WHAT TO WORK ON: Could you repeat the records below exactly, leaving the pictures out?

(DATA FOR ANALYSIS)

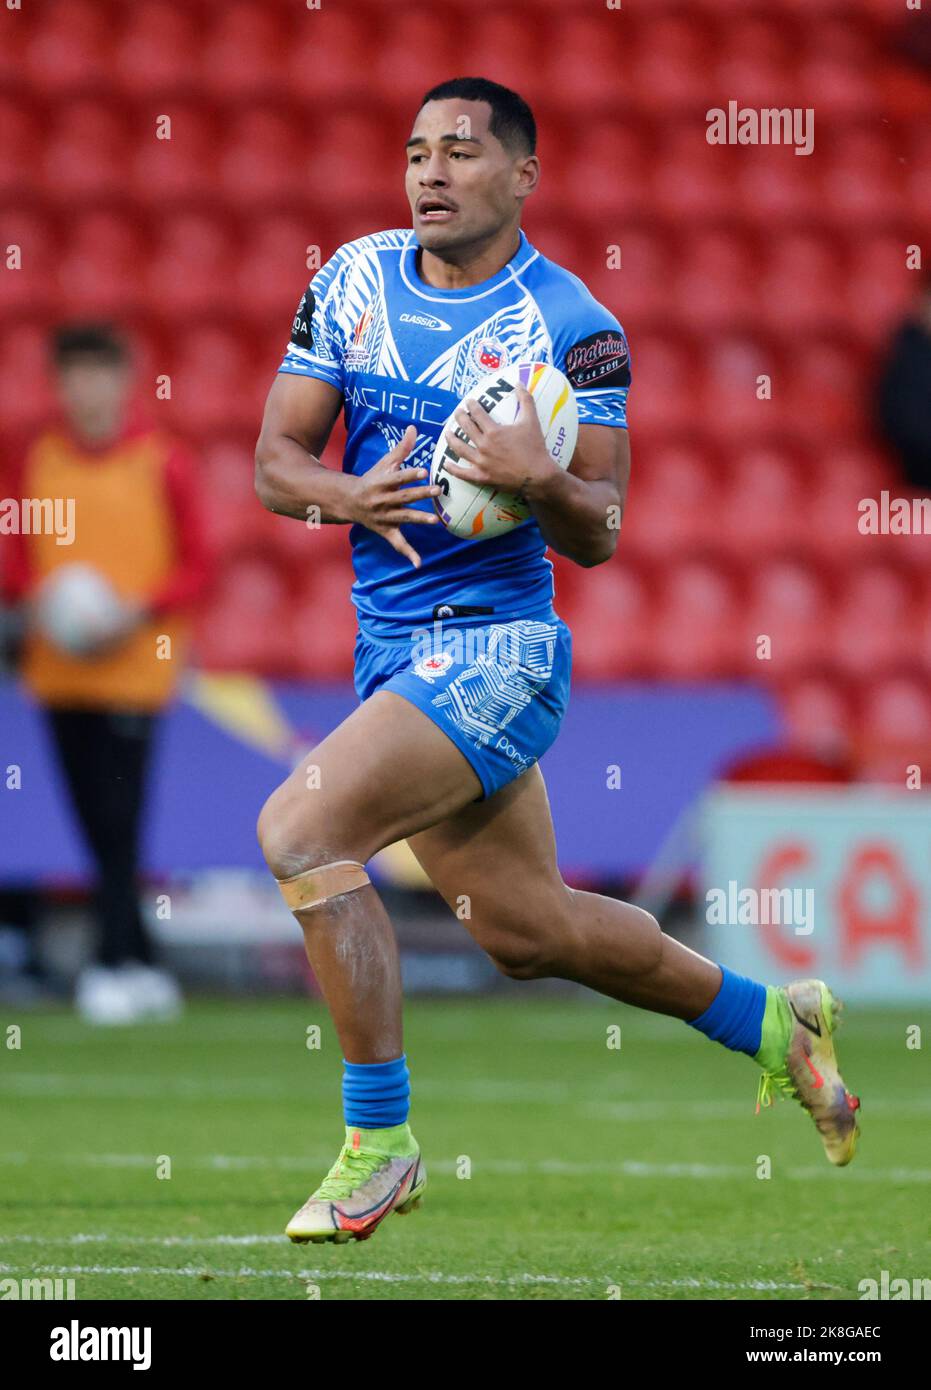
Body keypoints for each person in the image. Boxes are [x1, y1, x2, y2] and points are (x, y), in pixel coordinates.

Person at [254, 77, 860, 1245]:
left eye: (461, 153)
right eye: (416, 151)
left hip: (503, 650)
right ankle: (776, 1022)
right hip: (392, 654)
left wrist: (537, 474)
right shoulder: (351, 282)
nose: (429, 173)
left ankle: (380, 1144)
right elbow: (277, 458)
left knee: (299, 831)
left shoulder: (572, 328)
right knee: (528, 931)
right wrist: (342, 492)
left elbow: (603, 528)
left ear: (523, 176)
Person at [4, 323, 210, 1024]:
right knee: (93, 824)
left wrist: (136, 610)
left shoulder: (161, 460)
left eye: (99, 374)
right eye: (73, 375)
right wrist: (40, 600)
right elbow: (15, 558)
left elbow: (197, 565)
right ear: (58, 382)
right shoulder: (36, 460)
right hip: (58, 673)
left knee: (120, 820)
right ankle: (146, 964)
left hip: (134, 675)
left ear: (124, 380)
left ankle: (110, 963)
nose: (86, 389)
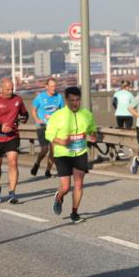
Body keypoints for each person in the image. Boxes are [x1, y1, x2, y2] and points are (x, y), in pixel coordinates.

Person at [45, 86, 98, 223]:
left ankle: (74, 213)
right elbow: (49, 134)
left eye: (78, 100)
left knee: (79, 183)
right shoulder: (58, 116)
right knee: (66, 187)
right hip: (63, 154)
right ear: (66, 100)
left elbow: (92, 129)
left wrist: (93, 135)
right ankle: (59, 197)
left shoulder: (86, 114)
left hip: (80, 152)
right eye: (72, 100)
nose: (75, 103)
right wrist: (61, 141)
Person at [0, 77, 29, 203]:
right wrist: (0, 127)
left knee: (13, 162)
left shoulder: (17, 99)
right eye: (7, 89)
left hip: (12, 136)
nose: (10, 91)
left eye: (12, 89)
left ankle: (12, 193)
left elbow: (25, 113)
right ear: (1, 89)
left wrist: (24, 118)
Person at [30, 77, 64, 178]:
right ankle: (37, 163)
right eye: (51, 86)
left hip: (54, 127)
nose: (54, 88)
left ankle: (48, 171)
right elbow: (33, 109)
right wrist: (37, 119)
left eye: (55, 86)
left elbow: (62, 112)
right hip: (42, 126)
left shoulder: (59, 97)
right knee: (44, 149)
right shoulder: (40, 97)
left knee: (53, 150)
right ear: (46, 87)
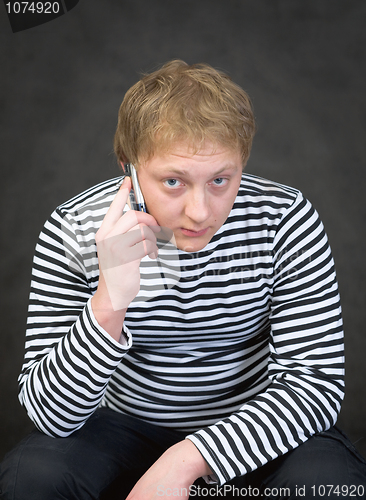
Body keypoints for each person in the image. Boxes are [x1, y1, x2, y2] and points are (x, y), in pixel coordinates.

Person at [1, 60, 365, 500]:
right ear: (129, 170)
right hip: (121, 428)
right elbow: (50, 415)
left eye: (220, 180)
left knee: (330, 486)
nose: (200, 211)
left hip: (256, 427)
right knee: (31, 480)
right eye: (173, 181)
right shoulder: (75, 227)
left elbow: (315, 385)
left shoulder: (284, 219)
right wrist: (110, 300)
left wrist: (187, 458)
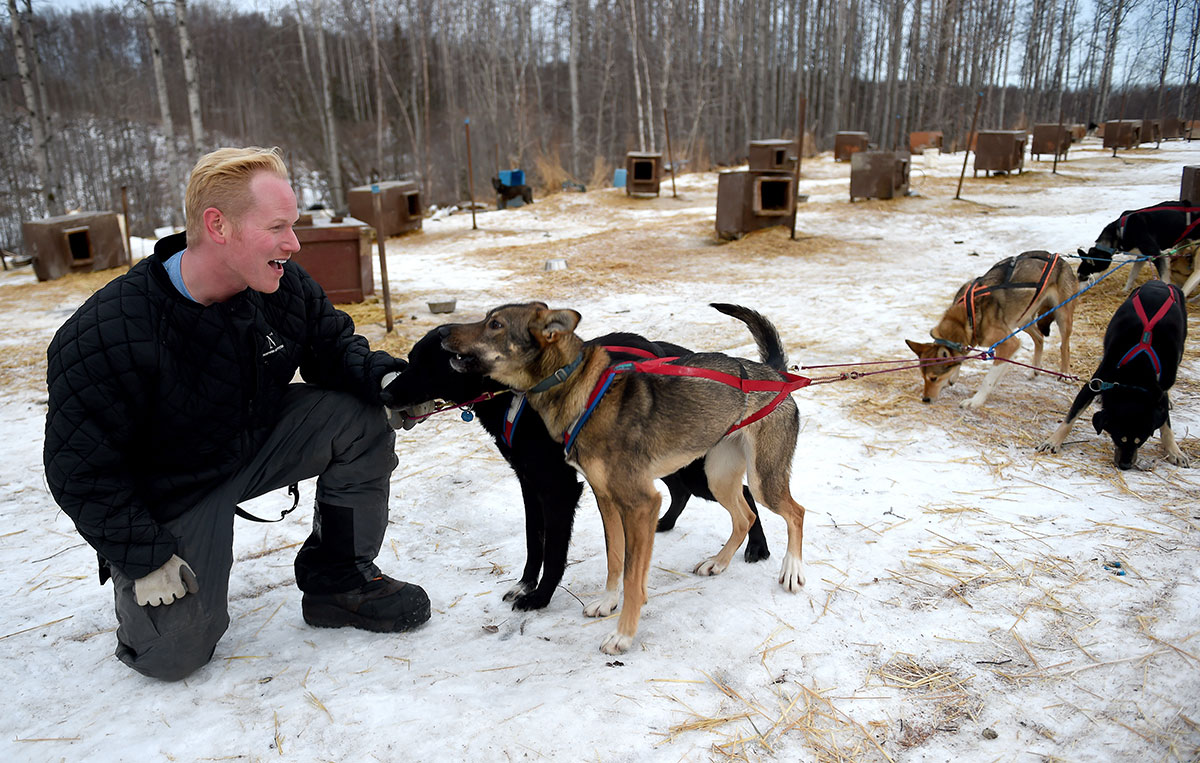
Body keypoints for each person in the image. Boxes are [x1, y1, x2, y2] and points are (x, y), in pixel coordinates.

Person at [44, 146, 429, 682]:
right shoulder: (106, 333)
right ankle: (159, 604)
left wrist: (390, 382)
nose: (293, 244)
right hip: (171, 490)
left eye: (293, 226)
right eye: (278, 227)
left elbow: (333, 347)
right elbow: (79, 470)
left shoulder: (278, 284)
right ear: (217, 225)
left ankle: (338, 583)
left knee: (359, 415)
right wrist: (143, 556)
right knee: (173, 656)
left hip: (248, 443)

(End DATA FOR ANALYSIS)

TASK ANSWER:
Body keypoints for each person in the image. Boxes are [x1, y1, x2, y2] and points are (x, y), in pixel coordinates.

Person at [254, 77, 860, 1245]:
left eye: (461, 153)
right eye: (416, 151)
left hip: (503, 650)
right ankle: (776, 1022)
right hip: (392, 654)
left wrist: (537, 474)
right shoulder: (351, 282)
nose: (429, 173)
left ankle: (380, 1144)
right elbow: (277, 458)
left knee: (299, 831)
left shoulder: (572, 328)
right knee: (528, 931)
right wrist: (342, 492)
left elbow: (603, 528)
left ear: (523, 176)
Person at [4, 323, 210, 1024]:
right knee: (93, 824)
left wrist: (136, 610)
left shoulder: (161, 460)
left eye: (99, 374)
right eye: (73, 375)
right wrist: (40, 600)
right elbow: (15, 558)
left elbow: (197, 565)
right ear: (58, 382)
right shoulder: (36, 460)
right hip: (58, 673)
left knee: (120, 820)
right ankle: (146, 964)
left hip: (134, 675)
left ear: (124, 380)
left ankle: (110, 963)
nose: (86, 389)
Body keypoints for each person in the image. Boxes are [x1, y1, x2, y2] and points are (x, y), in pixel coordinates.

Person at [45, 86, 98, 223]:
left ankle: (74, 213)
right elbow: (49, 134)
left eye: (78, 100)
left knee: (79, 183)
right shoulder: (58, 116)
right knee: (66, 187)
right hip: (63, 154)
right ear: (66, 100)
left elbow: (92, 129)
left wrist: (93, 135)
right ankle: (59, 197)
left shoulder: (86, 114)
left hip: (80, 152)
right eye: (72, 100)
nose: (75, 103)
right wrist: (61, 141)
Person at [0, 77, 29, 203]:
right wrist: (0, 127)
left knee: (13, 162)
left shoulder: (17, 99)
right eye: (7, 89)
left hip: (12, 136)
nose: (10, 91)
left eye: (12, 89)
left ankle: (12, 193)
left elbow: (25, 113)
right ear: (1, 89)
left wrist: (24, 118)
Person at [30, 77, 64, 178]:
right ankle: (37, 163)
right eye: (51, 86)
left hip: (54, 127)
nose: (54, 88)
left ankle: (48, 171)
right elbow: (33, 109)
right wrist: (37, 119)
left eye: (55, 86)
left elbow: (62, 112)
right hip: (42, 126)
left shoulder: (59, 97)
right knee: (44, 149)
right shoulder: (40, 97)
left knee: (53, 150)
right ear: (46, 87)
Body keypoints for each person in the image. Boxes are [x1, y1, x2, y2] and points are (x, y), in pixel coordinates.

Person at [1, 60, 365, 500]:
right ear: (129, 170)
right hip: (121, 428)
right elbow: (50, 415)
left eye: (220, 180)
left knee: (330, 486)
nose: (200, 211)
left hip: (256, 427)
right knee: (31, 480)
right eye: (173, 181)
right shoulder: (75, 227)
left elbow: (315, 385)
left shoulder: (284, 219)
right wrist: (110, 300)
left wrist: (187, 458)
Body keypoints for each person in the image. Boxes are [x1, y1, x2, y2] and points are (x, y), in pixel coordinates.

Person at [44, 146, 429, 682]:
right shoulder: (106, 333)
right ankle: (159, 604)
left wrist: (390, 382)
nose: (293, 244)
right hip: (171, 490)
left eye: (293, 226)
right eye: (278, 227)
left elbow: (333, 347)
right elbow: (79, 470)
left shoulder: (278, 284)
right ear: (217, 225)
left ankle: (338, 583)
left knee: (359, 415)
right wrist: (143, 556)
right knee: (173, 656)
left hip: (248, 443)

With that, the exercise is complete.